Olaf Tyaransen, 15 Jun 2011

“One of Bernard Sumner’s comments to me in the past was, ‘You’d play in fucking Beirut, you, you bastard!’” recalls former Joy Division/New Order bassist Peter Hook. “And I thought, ‘Yeah, I would!’ But you could imagine the way that he meant it.”
It’s a long way from Beirut, in every sense, but Hook’s latest flight of fantasy is taking him to both the Dublin Acacdemy and Skibbereen’s Cork X South West festival this fortnight.
“The thing is, if you want to put it succinctly, we’re all whores. Basically wherever anybody will pay us, we’ll go. The weird thing about musicians that I’ve found over the years is that once you become a musician that loves to play then really every chance you get to play you’ll take – no matter where it is. Because I’ve been DJing for the past six years I’ve been to nearly every festival around the world. The interesting thing is the mix of people you get. As a musician obviously you’re always trying to convert the next person to like you. That’s how you win support. It’s just about carrying on doing what you do best, really. So I’m very happy more or less to play anywhere.”
Hooky won’t be DJing at Cork X South West. Rather, he and his new band The Light will be performing Joy Division’s seminal debut album Unknown Pleasures in its entirety. He first decided to do it when a planned 30th anniversary celebration of Ian Curtis’s life in Macclesfield fell through last year.

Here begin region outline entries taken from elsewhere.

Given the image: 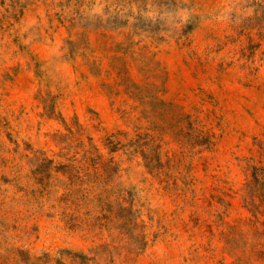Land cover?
I'll use <instances>...</instances> for the list:
<instances>
[{
	"label": "rangeland",
	"instance_id": "obj_1",
	"mask_svg": "<svg viewBox=\"0 0 264 264\" xmlns=\"http://www.w3.org/2000/svg\"><path fill=\"white\" fill-rule=\"evenodd\" d=\"M0 264H264V0H0Z\"/></svg>",
	"mask_w": 264,
	"mask_h": 264
}]
</instances>
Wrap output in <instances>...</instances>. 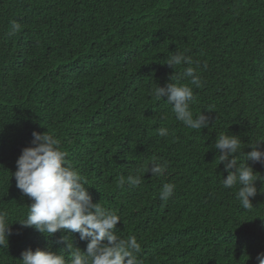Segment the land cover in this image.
Returning a JSON list of instances; mask_svg holds the SVG:
<instances>
[{"label":"trees","instance_id":"1","mask_svg":"<svg viewBox=\"0 0 264 264\" xmlns=\"http://www.w3.org/2000/svg\"><path fill=\"white\" fill-rule=\"evenodd\" d=\"M177 51L201 78L203 87L190 85V109L210 117L208 128H188L154 96L158 86L189 82L186 65L165 64ZM34 131L60 141L93 203L120 217L117 235L136 237L139 264H258L264 165L248 161L261 180L244 209L240 185L223 186L214 142L222 132L239 136V164L264 140V0H0V212L11 223L0 264H21L29 248L68 259L63 235L73 251L88 243L19 224L32 200L12 173ZM153 158L167 162L164 176L145 174ZM129 175L141 184L121 186ZM164 183L176 186L167 201Z\"/></svg>","mask_w":264,"mask_h":264},{"label":"clouds","instance_id":"2","mask_svg":"<svg viewBox=\"0 0 264 264\" xmlns=\"http://www.w3.org/2000/svg\"><path fill=\"white\" fill-rule=\"evenodd\" d=\"M20 27L18 22H11L13 32L19 31ZM165 64L173 69L177 65H186L181 78L190 80L188 83L168 82L163 87H156L155 98L164 99L172 105L176 120L188 128H208L210 117L202 112L194 117L190 109L194 100L190 85L197 89L203 87L200 76L192 67V58L177 51L168 57ZM172 78L173 76L170 77ZM157 132L161 137L168 135L165 127L157 129ZM32 136V146L22 149L16 161L17 170L12 173L16 187L32 200L26 219L19 224L34 228L44 235L48 234L45 235L48 237L58 231L78 233L79 239L88 243L85 251L76 247L73 251V243L68 242V235H63L61 242L70 254L68 259L56 251L29 248L21 253V264H139L137 253L140 251V244L136 237L124 239L117 235L116 226L121 221L120 217L114 211L103 208L99 202L93 203L85 186L86 182L66 159L67 154L61 150L60 141L47 132L34 131ZM214 147L219 151V164L223 163L224 171L228 173L223 179V186L231 188L239 184L237 199L244 209H250L253 206L250 198L257 194L255 182L261 180V176L256 175L248 161L264 165V140L250 144L251 151L246 153V162L239 164L234 155L241 148L239 136L219 133ZM166 169V161L153 158L145 169V174L150 172L151 176L162 177ZM141 180L140 175H129L126 179L121 176L119 184L123 186L127 182L130 186H138ZM175 187L173 183H164L159 199H170ZM10 224L7 214L0 212V247H8ZM256 260L258 264H264V252L259 253Z\"/></svg>","mask_w":264,"mask_h":264}]
</instances>
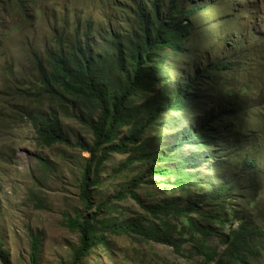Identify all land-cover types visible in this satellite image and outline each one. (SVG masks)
Listing matches in <instances>:
<instances>
[{"label":"rangeland","instance_id":"1","mask_svg":"<svg viewBox=\"0 0 264 264\" xmlns=\"http://www.w3.org/2000/svg\"><path fill=\"white\" fill-rule=\"evenodd\" d=\"M168 3L162 0L163 9ZM178 4L188 10L202 9L189 20L194 33L189 52L179 58L178 66L182 69L185 63L199 67L198 62L229 61L232 70L217 82L247 96L250 103L243 117L246 128L237 122L238 129L228 141L235 154L223 163L228 162L229 174L241 168V160L249 153L245 137L258 133L259 170L250 176L242 174L236 186L241 202L235 200L231 206L238 219L257 230L258 253L247 256V262L264 264V0H178ZM140 5L149 8L151 4L149 0H0V253L9 264H32L34 239L39 241L37 264H214L207 263L188 244L179 253L170 246L126 234H106L104 244L75 262L73 254L80 246V234L70 229L68 221L86 211L80 180L90 155L79 145L45 147L36 133L34 119L55 112L73 143L93 145L91 131L82 122L86 113L76 107L67 110L45 96L38 88L37 70L68 42L87 37L93 46L106 49L111 46V35L119 40L130 35ZM186 123L183 113L164 116L144 140L154 151L161 140L178 134ZM213 163H201L199 168L212 175L206 169L210 165L217 169ZM147 164L135 152L110 155L103 165L100 184L91 189L94 208L106 200L112 206L109 213H103L104 221L152 219L145 208L183 203L185 197L172 184L174 180L155 176L136 191L142 204L131 197L123 201L113 198L128 192V182L145 172ZM253 188L256 193L252 196ZM168 220L173 226L182 221L174 216ZM214 227L219 236L209 239L208 246L218 252L216 261L225 264L220 257L225 249L221 239L237 225Z\"/></svg>","mask_w":264,"mask_h":264},{"label":"trees","instance_id":"2","mask_svg":"<svg viewBox=\"0 0 264 264\" xmlns=\"http://www.w3.org/2000/svg\"><path fill=\"white\" fill-rule=\"evenodd\" d=\"M168 2L165 9L162 0H149V8L138 6L130 35L126 34L122 40L111 35V46L106 49L93 46L87 37L66 45L60 41L59 50L49 55L46 65L37 70L38 88L67 110L76 107L86 113L82 122L93 137L92 146L73 143L55 112L34 119L37 136L45 147L79 145L90 155L80 180V197L86 211L76 220L68 221L70 229L80 234V246L73 254L75 262L104 244L106 234H126L170 246L179 253L188 244L207 263L224 264L222 260L216 261L218 252L208 246V240L219 236L214 224L225 228L233 223L237 228L221 239L225 249L220 257L225 264L236 261L249 264L247 256L258 253L256 228L238 219L231 206L235 200L241 202L236 186L242 174L250 176L259 170L258 133L251 132L245 137L249 153L241 160V168L229 174L228 162L223 163L235 154L228 141L238 129L237 122L241 128L245 127L243 117L250 103L247 96L217 82L232 70L229 61H210L204 65L195 60L199 67L194 63H185L182 69L178 66L179 58L189 52L187 47L194 33L189 20L202 9L182 8L178 0ZM243 92L247 93V88ZM174 113L186 114L185 128L161 140L153 151L144 140L146 133L162 117ZM132 152L148 163L146 170L128 182V192H119L113 198L123 201L131 197L142 204L136 191L147 183L146 179L155 176L174 180L172 184L185 197L183 203L150 208L143 205L152 219L104 221L103 213H109L112 206L106 200L94 208L91 189L100 184L103 165L110 155ZM154 154H159L158 158ZM213 161L218 168L210 165L206 169L212 175L199 168L201 163ZM254 188L252 196L256 193ZM92 210L94 214L86 215ZM171 216L182 219L179 226L169 222ZM37 253L39 241L34 239L32 264H37ZM0 259L9 264L1 253Z\"/></svg>","mask_w":264,"mask_h":264}]
</instances>
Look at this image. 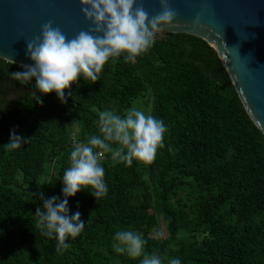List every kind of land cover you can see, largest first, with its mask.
Instances as JSON below:
<instances>
[{
    "label": "trees",
    "instance_id": "1",
    "mask_svg": "<svg viewBox=\"0 0 264 264\" xmlns=\"http://www.w3.org/2000/svg\"><path fill=\"white\" fill-rule=\"evenodd\" d=\"M15 67L0 58V264L125 263L132 259L112 248L119 230L141 233L146 252L181 264H264V135L206 41L158 32L135 62L110 58L97 82L80 77L65 90L66 103L14 80ZM9 92L22 96L6 107ZM139 97H149V114L168 128L165 146L147 164L150 187L137 160L114 165L105 154L108 194L97 201L89 189L67 197L69 215L79 211L85 229L57 252V240L35 227V213L43 210L41 193L65 199L72 122L76 141L86 142L100 135V111L123 116ZM12 130L29 140L9 151ZM45 163L54 175L36 187ZM28 243L42 251L39 262L29 257Z\"/></svg>",
    "mask_w": 264,
    "mask_h": 264
},
{
    "label": "clouds",
    "instance_id": "2",
    "mask_svg": "<svg viewBox=\"0 0 264 264\" xmlns=\"http://www.w3.org/2000/svg\"><path fill=\"white\" fill-rule=\"evenodd\" d=\"M81 3L82 12L93 27L68 39L51 21L42 25V35L27 42L26 55L34 64H22L23 71L11 73L14 80L26 85L35 78L36 90L45 95L55 92L66 103L65 90L78 84L80 77L97 82L110 58L114 63L123 55L125 62H135L155 45L162 26H172L177 18L169 0H160L162 10L152 17L142 4L137 6V0H81ZM37 101L43 102L39 96ZM98 117L100 135L76 143L70 152V166L62 176L65 199L61 201L56 196L45 199L40 194L43 210L37 208L35 227L42 236L57 240V252L68 250L71 245L66 241L75 240L85 229L79 211L69 215L67 197L89 189L97 201L108 194L102 165L105 154H110L114 165L131 166L134 160L151 164L158 150L165 146L168 128L164 121L136 107L127 109L123 116L115 110H104ZM28 140L12 130L10 143L4 147L9 151L19 149ZM146 243L137 231L119 230L113 237L112 248L132 260L140 259V264H164L165 259L168 264H181L179 258L149 254L145 251Z\"/></svg>",
    "mask_w": 264,
    "mask_h": 264
},
{
    "label": "water",
    "instance_id": "3",
    "mask_svg": "<svg viewBox=\"0 0 264 264\" xmlns=\"http://www.w3.org/2000/svg\"><path fill=\"white\" fill-rule=\"evenodd\" d=\"M177 18L164 32L193 35L206 41L222 63L243 108L264 135V0H169ZM155 16L160 0H137ZM81 0H0V58L34 64L27 42L42 35V25L72 39L93 25ZM93 35H98L93 33Z\"/></svg>",
    "mask_w": 264,
    "mask_h": 264
},
{
    "label": "rangeland",
    "instance_id": "4",
    "mask_svg": "<svg viewBox=\"0 0 264 264\" xmlns=\"http://www.w3.org/2000/svg\"><path fill=\"white\" fill-rule=\"evenodd\" d=\"M164 33V32H163ZM162 34V33H161ZM158 34V35H161ZM157 35V34H156ZM22 94L21 93H16V92H9L7 94V98H6V107H9L12 105V102L14 100H16L18 97H21ZM131 107H136L139 110L144 111L146 114H149L150 111V99L149 97H139L135 100L132 101L131 105L129 108ZM3 109L5 108V105H3L2 107ZM71 131H70V137L74 136L76 134L77 128L74 122H72L71 125ZM138 173L140 175V177L146 182V184L150 187L151 185V180L149 179V171H148V167L147 164L138 161ZM54 175L53 171L51 170L49 164L45 163L44 165V169L42 170L41 174H40V178L39 180L36 182L35 186L36 187H41V185L46 182L48 179H50L52 176ZM180 197V194H177L175 197H173L171 199V202L174 203L175 200ZM159 233H161L163 235V237L166 236V233L164 231V228H160L159 229ZM179 236H182L181 234ZM27 251L29 252V257L34 260L35 262H39L41 260L42 256V251L38 248V245H35L33 243H28L27 245ZM120 264H140V261L138 262H134L132 260H128L125 263H120Z\"/></svg>",
    "mask_w": 264,
    "mask_h": 264
},
{
    "label": "built area",
    "instance_id": "5",
    "mask_svg": "<svg viewBox=\"0 0 264 264\" xmlns=\"http://www.w3.org/2000/svg\"><path fill=\"white\" fill-rule=\"evenodd\" d=\"M15 65H16V67H15L14 72H17V71H23V70H24V69L21 67L22 64H15ZM16 81H17V80H16ZM18 82H19V81H18ZM35 83H36L35 78H33L32 81H31L29 84H27V85L33 86V87L35 88ZM37 91H38V90H37ZM42 94H43V93H42ZM48 95H51V96H53V97H55V98H59L55 92H52L51 94H48ZM65 115H66V116H69V115H70V110H69V109H67V110L65 111ZM76 143H78V142L76 141L75 137H74V136H71V137H70V144H71V147L74 148V146H75Z\"/></svg>",
    "mask_w": 264,
    "mask_h": 264
},
{
    "label": "bare ground",
    "instance_id": "6",
    "mask_svg": "<svg viewBox=\"0 0 264 264\" xmlns=\"http://www.w3.org/2000/svg\"><path fill=\"white\" fill-rule=\"evenodd\" d=\"M159 32H164L163 30L159 31Z\"/></svg>",
    "mask_w": 264,
    "mask_h": 264
}]
</instances>
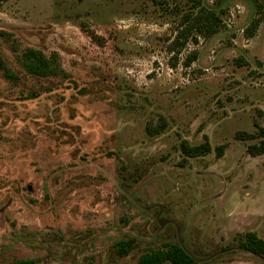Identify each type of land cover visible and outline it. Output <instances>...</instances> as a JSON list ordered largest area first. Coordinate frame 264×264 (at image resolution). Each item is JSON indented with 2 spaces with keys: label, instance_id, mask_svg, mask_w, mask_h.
Wrapping results in <instances>:
<instances>
[{
  "label": "rangeland",
  "instance_id": "1",
  "mask_svg": "<svg viewBox=\"0 0 264 264\" xmlns=\"http://www.w3.org/2000/svg\"><path fill=\"white\" fill-rule=\"evenodd\" d=\"M257 3L0 0V264H264Z\"/></svg>",
  "mask_w": 264,
  "mask_h": 264
},
{
  "label": "trees",
  "instance_id": "2",
  "mask_svg": "<svg viewBox=\"0 0 264 264\" xmlns=\"http://www.w3.org/2000/svg\"><path fill=\"white\" fill-rule=\"evenodd\" d=\"M257 2V0H253ZM264 4H256L257 17L253 18L245 32L247 35H252L253 30L258 26L262 16H264ZM24 61L27 62L26 68L30 73L35 75H57L59 74V67L56 60L53 58L45 57L40 51L34 49H27L23 53ZM0 67H4L2 60L0 59ZM261 129V128H260ZM264 132V131H262ZM193 150L198 152H206L209 150L208 143H204ZM247 243L245 245L258 253H264V243L262 240L257 239L253 233H250L246 237ZM126 248L122 250V253H127L130 248V242H122ZM168 261V264H199L195 261L194 256L180 247L178 243H168L164 248H158L142 254L139 258V264H163Z\"/></svg>",
  "mask_w": 264,
  "mask_h": 264
}]
</instances>
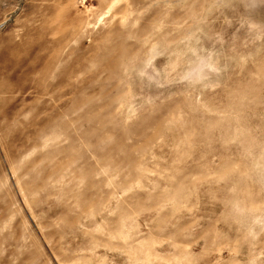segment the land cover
<instances>
[{
    "label": "rangeland",
    "instance_id": "rangeland-1",
    "mask_svg": "<svg viewBox=\"0 0 264 264\" xmlns=\"http://www.w3.org/2000/svg\"><path fill=\"white\" fill-rule=\"evenodd\" d=\"M0 264H264V0H0Z\"/></svg>",
    "mask_w": 264,
    "mask_h": 264
}]
</instances>
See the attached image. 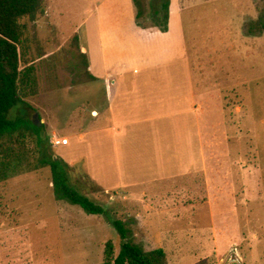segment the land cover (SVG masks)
<instances>
[{"label":"rangeland","instance_id":"1","mask_svg":"<svg viewBox=\"0 0 264 264\" xmlns=\"http://www.w3.org/2000/svg\"><path fill=\"white\" fill-rule=\"evenodd\" d=\"M44 1L43 13L22 21L25 60L38 82L27 115L44 127L53 153L64 156L106 97L90 78L91 61L99 64L100 57L96 32L86 27L95 17L99 33L112 32L104 41L99 36L106 53L129 30L130 5L134 17L136 8L132 0ZM167 1L166 23L163 0H145V18L134 19L138 28L164 36L149 46L130 43L127 53L115 48L109 62L128 54L130 66L140 56L178 61L180 68L188 62L195 92L209 100L199 118L205 135L211 128L205 149L215 158L205 175H195L194 187L187 177L158 178L90 198L134 221L131 238L146 250L162 249L167 264H264V31L256 27L264 22V0ZM66 137L68 145L50 143ZM27 151L33 157V143ZM110 241L117 254L119 235L104 216L55 201L49 169L0 184V264H101Z\"/></svg>","mask_w":264,"mask_h":264},{"label":"crops","instance_id":"2","mask_svg":"<svg viewBox=\"0 0 264 264\" xmlns=\"http://www.w3.org/2000/svg\"><path fill=\"white\" fill-rule=\"evenodd\" d=\"M95 19L86 28L94 29L88 30L93 36L95 32L98 38L105 36L104 41L112 32L103 28L100 35ZM130 19L129 30L123 32L120 44L111 45L106 53L103 44L99 45L102 39L95 38L100 63L91 61L90 78L103 85L106 97L102 96L100 108L93 110L96 117L89 119L92 126L79 128L71 137L74 147L58 157L68 164L82 162L92 183L106 194L158 178L175 181L187 177L194 187L195 175H205L215 158L205 149L210 146L211 128L206 129L210 136L205 135L199 118L201 111L208 109L209 100L206 93L195 92L188 62L180 68L176 67L178 61L152 63L148 57L140 56L130 66L129 54L109 62L108 57L116 55V51L112 53L115 48L124 50L130 43L149 46L164 36L138 28L131 5ZM86 41L89 44L87 38ZM218 110L221 111L220 106ZM99 119L103 121L99 123ZM77 158L80 160L73 162ZM255 163L256 159L250 162ZM236 252L241 257L237 249Z\"/></svg>","mask_w":264,"mask_h":264},{"label":"trees","instance_id":"3","mask_svg":"<svg viewBox=\"0 0 264 264\" xmlns=\"http://www.w3.org/2000/svg\"><path fill=\"white\" fill-rule=\"evenodd\" d=\"M132 1L136 8L135 19L139 22L145 18V0ZM167 7L168 1L163 0L165 23ZM44 8V0H0V184L49 169L55 201L78 207L87 215L104 216L117 231L118 253L114 252L113 242H107L101 264H167L162 249L146 250L131 238L134 221L116 218L114 213L90 198L94 192H101L100 189L80 165L68 164L53 153L44 127L27 115L31 108L26 101L37 95L38 82L35 66L25 60L22 21L34 20ZM158 27L166 30V26ZM256 27L262 34L264 22L259 21ZM16 111L19 113L14 115ZM29 143L34 145L33 157L27 151Z\"/></svg>","mask_w":264,"mask_h":264},{"label":"built area","instance_id":"4","mask_svg":"<svg viewBox=\"0 0 264 264\" xmlns=\"http://www.w3.org/2000/svg\"><path fill=\"white\" fill-rule=\"evenodd\" d=\"M50 143L53 147H58L61 145H66L68 143L67 139H57V138H52L50 140Z\"/></svg>","mask_w":264,"mask_h":264},{"label":"water","instance_id":"5","mask_svg":"<svg viewBox=\"0 0 264 264\" xmlns=\"http://www.w3.org/2000/svg\"><path fill=\"white\" fill-rule=\"evenodd\" d=\"M233 264H236V263H233Z\"/></svg>","mask_w":264,"mask_h":264}]
</instances>
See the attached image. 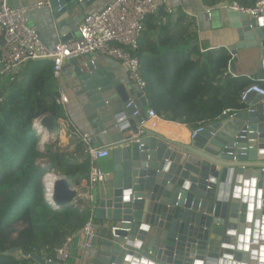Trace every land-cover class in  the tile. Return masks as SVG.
Here are the masks:
<instances>
[{
  "label": "water",
  "instance_id": "1",
  "mask_svg": "<svg viewBox=\"0 0 264 264\" xmlns=\"http://www.w3.org/2000/svg\"><path fill=\"white\" fill-rule=\"evenodd\" d=\"M57 1L76 15L73 7L79 11L93 0H51ZM213 18L216 25L226 19L234 30L231 54L258 49V73L264 75V17L213 8L199 14V28L208 29ZM68 24L77 35L74 21ZM70 61L75 74L69 88L87 117L91 142L112 146L109 185L94 212L107 221L108 235L94 236L93 264H264V98L251 93L252 111L232 118L223 113L177 142L141 125L147 100L135 84L137 98L125 107L130 98L124 84L98 59ZM134 105L140 108L136 115ZM56 124L44 114L33 127L49 136L59 132ZM51 189L54 208L80 200L65 177L55 175Z\"/></svg>",
  "mask_w": 264,
  "mask_h": 264
},
{
  "label": "trees",
  "instance_id": "2",
  "mask_svg": "<svg viewBox=\"0 0 264 264\" xmlns=\"http://www.w3.org/2000/svg\"><path fill=\"white\" fill-rule=\"evenodd\" d=\"M231 1L251 5L255 0H202L209 8ZM170 27L160 25L157 46H163L162 51L139 53L145 98L159 116L198 128L224 111L246 109L242 92L253 84L264 86V81L226 73L233 61L226 48L200 52L191 32ZM23 66L0 81V264H36L33 253L52 258L54 249L90 214V208H54L45 198L46 173L79 185L88 177L89 156L81 143L77 155L51 145L38 148L34 120L44 114L58 118L62 106L56 102L52 61L29 60Z\"/></svg>",
  "mask_w": 264,
  "mask_h": 264
},
{
  "label": "built area",
  "instance_id": "3",
  "mask_svg": "<svg viewBox=\"0 0 264 264\" xmlns=\"http://www.w3.org/2000/svg\"><path fill=\"white\" fill-rule=\"evenodd\" d=\"M48 5H50L49 0L18 6L10 5L8 0H0V75L7 76L17 73L29 60L49 59L52 61L53 78L59 85L62 65L65 61L82 56L100 55L120 61L126 69L128 79L138 87L142 96H145L146 80L141 72L139 43L145 19L148 15L157 12L159 7L157 2L153 0H112L101 10L86 14L78 24L75 37L59 40L52 48H48L41 42L37 30L30 25L28 18L30 11ZM221 8H230L253 19L264 17V0H255L251 5L231 1ZM233 56H236V53L232 54ZM251 93L264 98V86L259 84L249 86L242 92L241 100H248ZM56 102L61 106L68 102V96L62 88L58 90ZM133 104V100L130 99L125 107ZM134 108L133 115H136L140 108L136 105ZM246 110L252 111L253 109L248 106ZM236 112L228 110L223 113H227L232 118ZM145 114L144 122H149L151 128H156L164 122L153 108H146ZM37 123L38 120L34 122V125ZM202 128L192 130L190 137ZM71 132L89 156L90 167L87 180L93 189L94 186L106 182L111 176V173L103 170L97 162L110 155L112 146L93 144L91 135L81 132L76 127H73ZM44 187L45 198L49 201L51 194H48L45 185ZM92 196V194L87 195L91 199ZM93 214L94 211L91 209L84 225L56 247L53 257L46 261L68 264L73 238L76 235L82 237L83 247H91L96 235Z\"/></svg>",
  "mask_w": 264,
  "mask_h": 264
},
{
  "label": "crops",
  "instance_id": "4",
  "mask_svg": "<svg viewBox=\"0 0 264 264\" xmlns=\"http://www.w3.org/2000/svg\"><path fill=\"white\" fill-rule=\"evenodd\" d=\"M40 0H8L12 6H18L28 3H35ZM50 5L40 9L32 10L28 13L29 23L38 32L41 42L48 48H52L53 45L59 40H67L75 37V33L71 30V26L68 24V20L71 19L77 25L81 22L86 14L101 10L107 3L112 0H93L88 6L81 10H77L73 7L72 10L76 13L73 15L71 10L65 9L66 3L56 2L54 5L51 0ZM159 4L157 12L150 14L144 23V29L140 38L139 53L144 54L147 51L153 52L158 48L163 50V46H157V41L160 35V25L168 23L174 31L180 29H187V32H191L196 39V43L199 46V51L216 49L219 47L228 48L237 39L235 32L229 27L226 19H222L220 25H216V19H211L210 27L199 28V14L208 9L220 11L222 14L225 8H221L227 3L219 4L215 7H207L202 0H153ZM175 48V44L173 45ZM141 49V50H140ZM228 50V49H227ZM82 57L77 58L80 60ZM90 59H98L100 63L106 67L109 72L113 74L115 79L120 80L124 84L126 93L131 100L137 98V92L133 90V83L128 79L126 69L123 64L114 59L100 55H90ZM24 67V66H23ZM226 73L233 76L238 74H245L264 81V75L258 73V49L257 48H243L237 50L236 56H233V61L229 63V67L226 69ZM74 67L70 60L65 61L62 65V72L59 85L53 78V84L56 89V96L58 90L62 88L68 96V102L62 105V115L57 118L56 129L59 132L53 131L48 135L40 136L41 148L46 145H51L53 150H65L73 155L79 153L78 143H80L72 134V128L76 127L81 132H87L92 135V130L88 124L87 117L81 109L76 99L73 97L69 84L74 77ZM5 75H0V81L4 80ZM115 100V99H114ZM118 101V98H116ZM152 104V103H151ZM149 104L147 101L146 108H155L154 104ZM119 106L122 105L119 102ZM145 108V109H146ZM42 116V115H41ZM39 116L34 120L37 121L41 118ZM163 119V118H162ZM218 119V118H217ZM163 125H159L156 128H151L149 122H142L141 125L154 131L170 140L177 142H186L190 138L191 131L196 128H191L186 124L169 121L163 119ZM33 122V125H34ZM167 122V123H166ZM48 136V139L47 137ZM112 152V150H111ZM42 161L48 163V159L44 158ZM97 164L106 172L111 171L112 157L111 153L105 158L98 160ZM53 173V172H52ZM54 174V173H53ZM63 177V176H61ZM109 181L96 185L91 188L87 178L80 181L79 185H71L80 196V200L75 205L79 209L90 208L95 212V204L99 198H101V191L108 187ZM92 194V199L87 195ZM94 216V214H93ZM96 234L102 237L108 235L107 221L100 220L94 217ZM98 250L93 246L83 247V239L81 236L76 235L73 238L71 255L68 259V264H93L94 258L97 256Z\"/></svg>",
  "mask_w": 264,
  "mask_h": 264
},
{
  "label": "bare ground",
  "instance_id": "5",
  "mask_svg": "<svg viewBox=\"0 0 264 264\" xmlns=\"http://www.w3.org/2000/svg\"><path fill=\"white\" fill-rule=\"evenodd\" d=\"M163 124L164 123H162L161 125H163ZM54 179H55V174H53V173L47 174L45 179H44V183H45V186H46V189H47L49 195L51 194V191H52L51 187H52V183H53Z\"/></svg>",
  "mask_w": 264,
  "mask_h": 264
},
{
  "label": "rangeland",
  "instance_id": "6",
  "mask_svg": "<svg viewBox=\"0 0 264 264\" xmlns=\"http://www.w3.org/2000/svg\"><path fill=\"white\" fill-rule=\"evenodd\" d=\"M34 128V127H33ZM40 142H41V138H40V140H39V142H38V148L40 149V150H43V147L41 148V145H40ZM49 173H52V171L51 172H49ZM55 174V173H54ZM57 177H59L57 174H55Z\"/></svg>",
  "mask_w": 264,
  "mask_h": 264
}]
</instances>
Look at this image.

“They’d planned a big memorabilia exhibition and a live gig to celebrate Joy Division’s music and his life. And when it fell through it left me thinking that in all the years that we’d been in New Order, we’d never done anything to celebrate Ian’s life or Joy Division. And after 30 years I just thought it was long overdue really. So it was very disappointing not to be able to do it. So I just put two and two together: I’ve got me own club, I’ve got me own group, which used to open the club. So I thought, ‘Sod it, I’ll play some of Joy Division’s music to celebrate Ian’s life’. And then basically from that it’s grown.”